> **What you will do**
Please take the lines from the one holding "microscopy of colorectal" through the one holding "low amount of" in the data below and copy them exactly.

> **Record extracts**
=== Begin Enclosure ===
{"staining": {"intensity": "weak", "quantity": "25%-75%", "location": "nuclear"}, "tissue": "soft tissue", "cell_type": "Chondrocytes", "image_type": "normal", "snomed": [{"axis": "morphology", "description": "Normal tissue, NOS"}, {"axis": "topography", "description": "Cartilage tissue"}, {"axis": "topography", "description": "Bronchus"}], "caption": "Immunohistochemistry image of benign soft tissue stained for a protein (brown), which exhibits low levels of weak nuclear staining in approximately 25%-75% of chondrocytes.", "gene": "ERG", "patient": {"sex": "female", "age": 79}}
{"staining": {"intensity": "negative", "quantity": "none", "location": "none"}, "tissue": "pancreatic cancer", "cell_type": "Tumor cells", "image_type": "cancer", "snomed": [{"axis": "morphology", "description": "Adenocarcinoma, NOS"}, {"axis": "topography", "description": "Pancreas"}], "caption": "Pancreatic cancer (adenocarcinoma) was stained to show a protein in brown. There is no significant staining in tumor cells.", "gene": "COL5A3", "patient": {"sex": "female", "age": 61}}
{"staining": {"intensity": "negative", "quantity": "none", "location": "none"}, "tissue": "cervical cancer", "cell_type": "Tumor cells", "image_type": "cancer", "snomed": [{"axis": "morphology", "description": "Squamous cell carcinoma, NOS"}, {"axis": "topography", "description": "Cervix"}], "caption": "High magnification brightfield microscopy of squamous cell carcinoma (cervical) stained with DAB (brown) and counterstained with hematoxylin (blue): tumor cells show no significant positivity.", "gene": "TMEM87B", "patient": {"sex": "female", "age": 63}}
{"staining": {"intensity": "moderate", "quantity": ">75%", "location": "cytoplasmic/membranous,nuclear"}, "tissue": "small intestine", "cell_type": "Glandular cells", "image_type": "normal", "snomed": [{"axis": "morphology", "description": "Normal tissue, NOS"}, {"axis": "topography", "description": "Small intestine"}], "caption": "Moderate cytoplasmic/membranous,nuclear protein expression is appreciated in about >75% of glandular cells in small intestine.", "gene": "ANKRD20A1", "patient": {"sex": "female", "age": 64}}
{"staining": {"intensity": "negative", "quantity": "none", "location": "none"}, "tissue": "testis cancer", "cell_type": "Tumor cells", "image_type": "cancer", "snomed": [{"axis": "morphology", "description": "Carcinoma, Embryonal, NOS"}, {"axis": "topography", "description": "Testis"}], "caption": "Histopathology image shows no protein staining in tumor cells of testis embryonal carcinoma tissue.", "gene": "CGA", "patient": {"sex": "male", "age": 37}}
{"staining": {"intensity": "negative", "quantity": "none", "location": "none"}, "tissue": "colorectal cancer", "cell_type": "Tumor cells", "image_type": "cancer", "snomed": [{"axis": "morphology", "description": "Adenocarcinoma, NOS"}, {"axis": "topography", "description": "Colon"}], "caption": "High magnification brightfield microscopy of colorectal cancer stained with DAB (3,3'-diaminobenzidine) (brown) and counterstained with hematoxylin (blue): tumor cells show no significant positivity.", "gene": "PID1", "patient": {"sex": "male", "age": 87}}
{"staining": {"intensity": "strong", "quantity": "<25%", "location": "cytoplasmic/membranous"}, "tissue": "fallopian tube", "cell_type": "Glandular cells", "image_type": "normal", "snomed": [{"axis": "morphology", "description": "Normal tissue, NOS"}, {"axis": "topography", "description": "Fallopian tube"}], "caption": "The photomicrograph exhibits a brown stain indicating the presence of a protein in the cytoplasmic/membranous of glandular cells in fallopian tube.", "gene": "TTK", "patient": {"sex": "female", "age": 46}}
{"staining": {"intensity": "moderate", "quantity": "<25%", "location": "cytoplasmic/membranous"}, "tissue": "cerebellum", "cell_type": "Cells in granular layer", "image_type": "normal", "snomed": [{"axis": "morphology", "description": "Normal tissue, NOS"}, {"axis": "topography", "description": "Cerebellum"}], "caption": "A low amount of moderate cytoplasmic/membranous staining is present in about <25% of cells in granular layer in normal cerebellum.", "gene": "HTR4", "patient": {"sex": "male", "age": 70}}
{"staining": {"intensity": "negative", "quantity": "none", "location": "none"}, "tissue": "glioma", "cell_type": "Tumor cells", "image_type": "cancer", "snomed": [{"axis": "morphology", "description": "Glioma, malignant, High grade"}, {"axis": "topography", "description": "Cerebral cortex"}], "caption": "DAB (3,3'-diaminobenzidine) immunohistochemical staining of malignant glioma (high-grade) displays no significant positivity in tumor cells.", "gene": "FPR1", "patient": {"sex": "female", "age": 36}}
=== End Enclosure ===
> **Your response**
{"staining": {"intensity": "negative", "quantity": "none", "location": "none"}, "tissue": "colorectal cancer", "cell_type": "Tumor cells", "image_type": "cancer", "snomed": [{"axis": "morphology", "description": "Adenocarcinoma, NOS"}, {"axis": "topography", "description": "Colon"}], "caption": "High magnification brightfield microscopy of colorectal cancer stained with DAB (3,3'-diaminobenzidine) (brown) and counterstained with hematoxylin (blue): tumor cells show no significant positivity.", "gene": "PID1", "patient": {"sex": "male", "age": 87}}
{"staining": {"intensity": "strong", "quantity": "<25%", "location": "cytoplasmic/membranous"}, "tissue": "fallopian tube", "cell_type": "Glandular cells", "image_type": "normal", "snomed": [{"axis": "morphology", "description": "Normal tissue, NOS"}, {"axis": "topography", "description": "Fallopian tube"}], "caption": "The photomicrograph exhibits a brown stain indicating the presence of a protein in the cytoplasmic/membranous of glandular cells in fallopian tube.", "gene": "TTK", "patient": {"sex": "female", "age": 46}}
{"staining": {"intensity": "moderate", "quantity": "<25%", "location": "cytoplasmic/membranous"}, "tissue": "cerebellum", "cell_type": "Cells in granular layer", "image_type": "normal", "snomed": [{"axis": "morphology", "description": "Normal tissue, NOS"}, {"axis": "topography", "description": "Cerebellum"}], "caption": "A low amount of moderate cytoplasmic/membranous staining is present in about <25% of cells in granular layer in normal cerebellum.", "gene": "HTR4", "patient": {"sex": "male", "age": 70}}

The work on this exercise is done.